[252]

The whole conception of Plato in this connection is based on the assumption that there is such a thing as knowledge. If all things are ever in change, then knowledge is impossible; but conversely, if there is {165} such a thing as knowledge, then there must be a continuing object of knowledge; and beauty, goodness, [253] reality are then no dreams. The process of apprehension of these 'thoughts of God,' these eternal objects of knowledge, whether occasioned by sensation or not, is essentially a process of self-inquiry, or, as he in one stage called it, of Reminiscence. The process is the same in essence, whether going on in thought or expressed in speech; it is a process of naming. Not that names ever resemble realities fully; they are only approximations, limited by the conditions [254] of human error and human convention. There is nevertheless an inter-communion between ideas and things. We must neither go entirely with those who affirm the one (the Eleatics), nor with those who affirm the many (the Heracliteans), but accept both. There is a union in all that exists both of That Which Is, and of that concerning which all we can say is that it is Other than what is. This 'Other,' through union with what is, attains to being of a kind; while on the other hand, What Is by union with the 'Other' attains to variety, and thus more fully realises itself.

[258]

That which Plato here calls 'What Is' he elsewhere calls 'The Limiting or Defining'; the 'Other' he calls 'The Unlimited or Undefined.' Each has a function in the divine process. The thoughts of God attain realisation in the world of things which change and pass, through the infusion {166} of themselves in, or the superimposing of themselves upon, that which is Nothing apart from them,—the mere negation of what is, and yet necessary as the 'Other' or correlative of what is. Thus we get, in fact, four forms of existence: there is the Idea or Limiting (apart); there is the Negative or Unlimited (apart), there is the Union of the two (represented in language by subject and predicate), which as a whole is this frame of things as we know it; and fourthly, there is the Cause of the Union, which is God. And God is cause not only as the beginning of all things, but also as the measure and law of their perfection, and the end towards which they go. He is the Good, and the cause of Good, and the consummation and realisation of Good.

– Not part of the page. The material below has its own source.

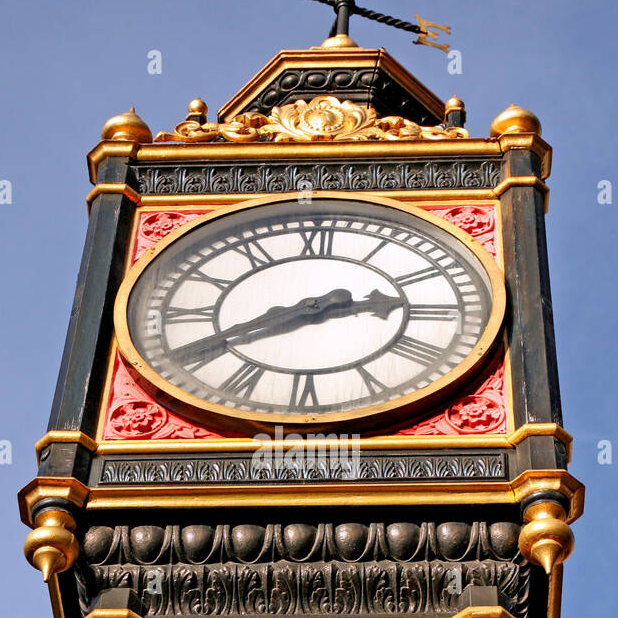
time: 2:40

This absolute Being, this perfect Good, we cannot see, blinded as we are, like men that have been dwelling in a cave, by excess of light. We must, therefore, look on Him indirectly, as on an image of Him, in our own souls and in the world, in so far as in either we discern, by reason, that which is rational and good.

[269]

Thus God is not only the cause and the end of all good, He is also the cause and the end of all knowledge. Even as the sun is not only the most glorious of all visible objects, but is also the cause of the life and beauty of all other things, and the provider of the light whereby we see them, so also {167} is it for the eye of the soul. God is its light, God is the most glorious object of its contemplation, God we behold imaged forth in all the objects which the soul by reason contemplates.

[260]

The ideas whereof the 'Other' (or, as he again calls it, the 'Great and Small' or 'More and Less,' meaning that which is unnamable, or wholly neutral in character, and which may therefore be represented equally by contradictory attributes) by participation becomes a resemblance, Plato compared to the 'Numbers' of the Pythagoreans (cf. above, p. 25). Hence, Aristotle remarks (Met. A. 6), Plato found in the ideas the originative or formative Cause of things, that which made them what they were or could be called,—their Essence; in the 'Great and Small' he found the opposite principle or Matter (Raw Material) of things.

In this way the antithesis of Mind and Matter, whether on the great scale in creation or on the small in rational perception, is not an antithesis of unrelated opposition. Each is correlative of the other, so to speak as the male and the female; the one is generative, formative, active, positive; the other is capable of being impregnated, receptive, passive, negative; but neither can realise itself apart from the other.